Here is another solution that I think is simpler. Note that you have to use set.seed(10), not set.seed <- 10, to set the seed of the random number generator.
require(dplyr) # for lead() and lag()
set.seed(10)
test.vec <- rnorm(100, 8, 10)
threshold <- 0
in.segment <- (test.vec > threshold)
start <- which(c(FALSE, in.segment) == TRUE & lag(c(FALSE, in.segment) == FALSE)) - 1
end <- which(c(in.segment, FALSE) == TRUE & lead(c(in.segment, FALSE) == FALSE))

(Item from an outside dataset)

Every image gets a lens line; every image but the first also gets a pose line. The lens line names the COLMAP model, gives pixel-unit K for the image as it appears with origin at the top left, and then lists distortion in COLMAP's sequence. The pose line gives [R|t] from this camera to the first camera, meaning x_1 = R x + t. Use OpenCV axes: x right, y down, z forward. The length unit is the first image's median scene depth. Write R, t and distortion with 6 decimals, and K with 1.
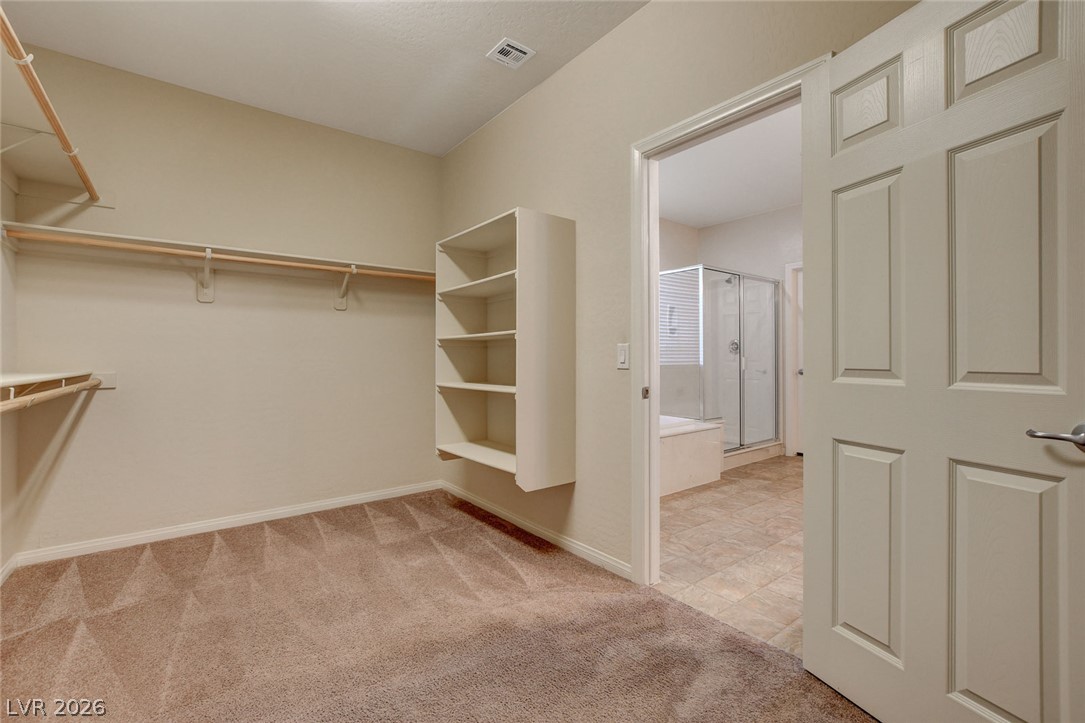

segments <- data.frame(start, end)
head(segments)
## start end
## 1 1 2
## 2 4 6
## 3 8 8
## 4 10 16
## 5 18 21
## 6 23 23
In general, in R, if you find yourself writing complicated loops and if statements you're probably doing it wrong. Most problems can be solved in a vectorized form.